### EXERCISE REQUIREMENTS
Your answer must be an exact copy of the lines below, from the first through the one with "INTRODUCTION", with no pictures.

### INPUT FOR THIS TASK
+-------+
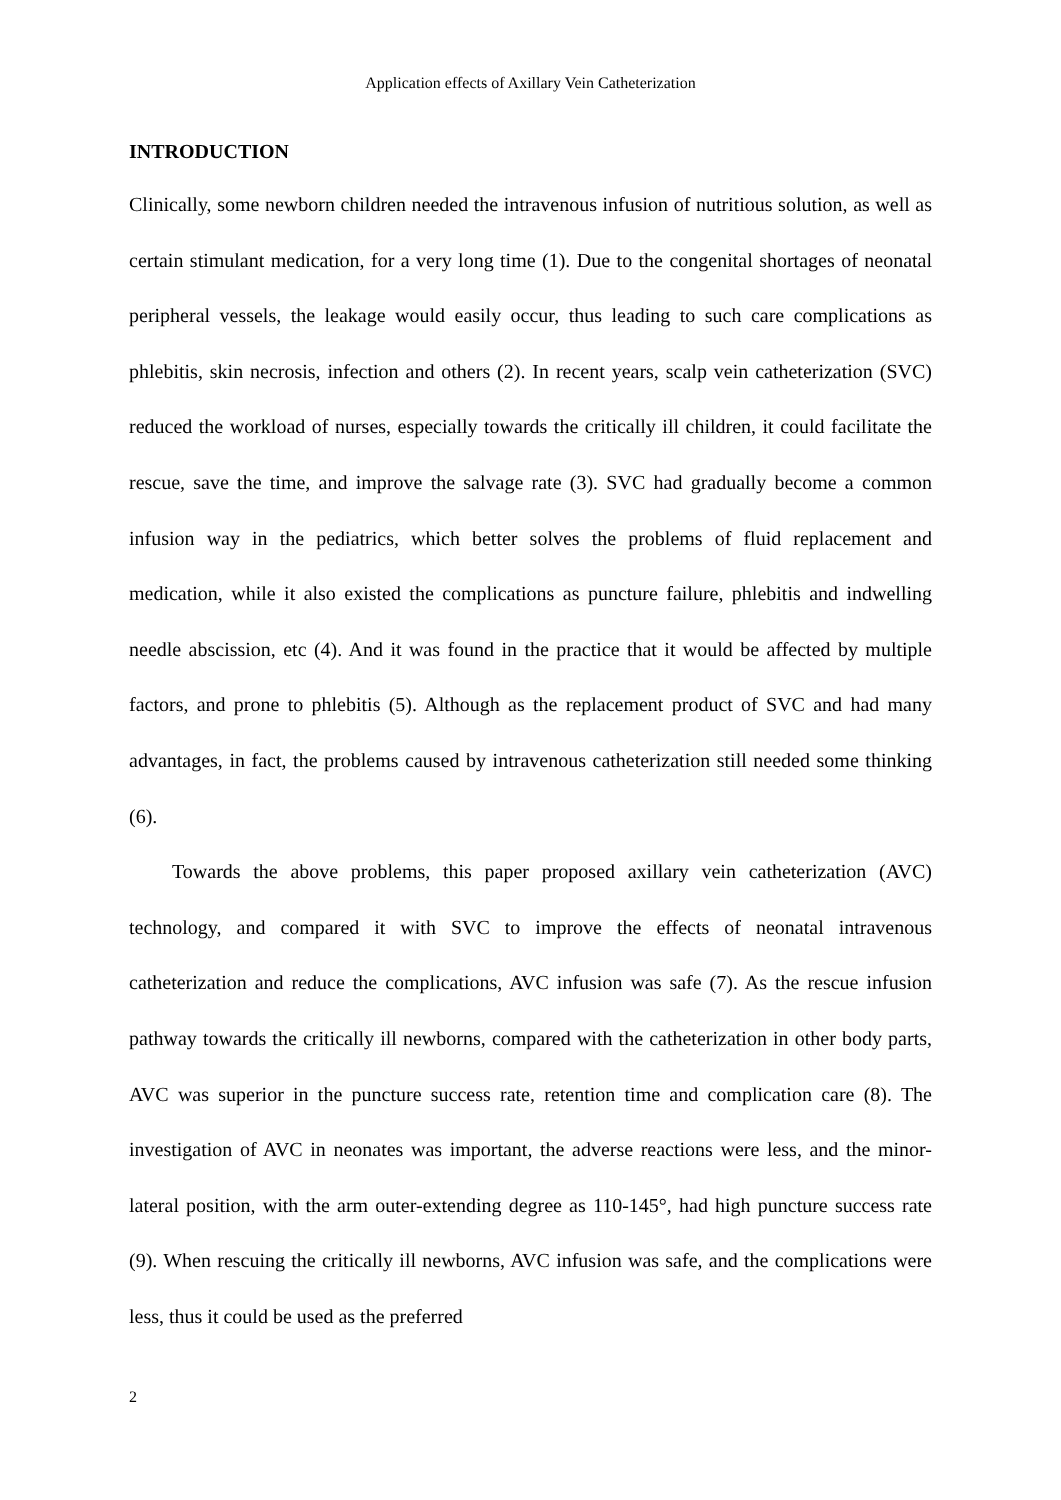Application effects of Axillary Vein Catheterization
INTRODUCTION
Clinically, some newborn children needed the intravenous infusion of nutritious solution, as well as certain stimulant medication, for a very long time (1). Due to the congenital shortages of neonatal peripheral vessels, the leakage would easily occur, thus leading to such care complications as phlebitis, skin necrosis, infection and others (2). In recent years, scalp vein catheterization (SVC) reduced the workload of nurses, especially towards the critically ill children, it could facilitate the rescue, save the time, and improve the salvage rate (3). SVC had gradually become a common infusion way in the pediatrics, which better solves the problems of fluid replacement and medication, while it also existed the complications as puncture failure, phlebitis and indwelling needle abscission, etc (4). And it was found in the practice that it would be affected by multiple factors, and prone to phlebitis (5). Although as the replacement product of SVC and had many advantages, in fact, the problems caused by intravenous catheterization still needed some thinking (6).
Towards the above problems, this paper proposed axillary vein catheterization (AVC) technology, and compared it with SVC to improve the effects of neonatal intravenous catheterization and reduce the complications, AVC infusion was safe (7). As the rescue infusion pathway towards the critically ill newborns, compared with the catheterization in other body parts, AVC was superior in the puncture success rate, retention time and complication care (8). The investigation of AVC in neonates was important, the adverse reactions were less, and the minor-lateral position, with the arm outer-extending degree as 110-145°, had high puncture success rate (9). When rescuing the critically ill newborns, AVC infusion was safe, and the complications were less, thus it could be used as the preferred
2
+-------+
### REPLY TO THE EXERCISE
Application effects of Axillary Vein Catheterization
INTRODUCTION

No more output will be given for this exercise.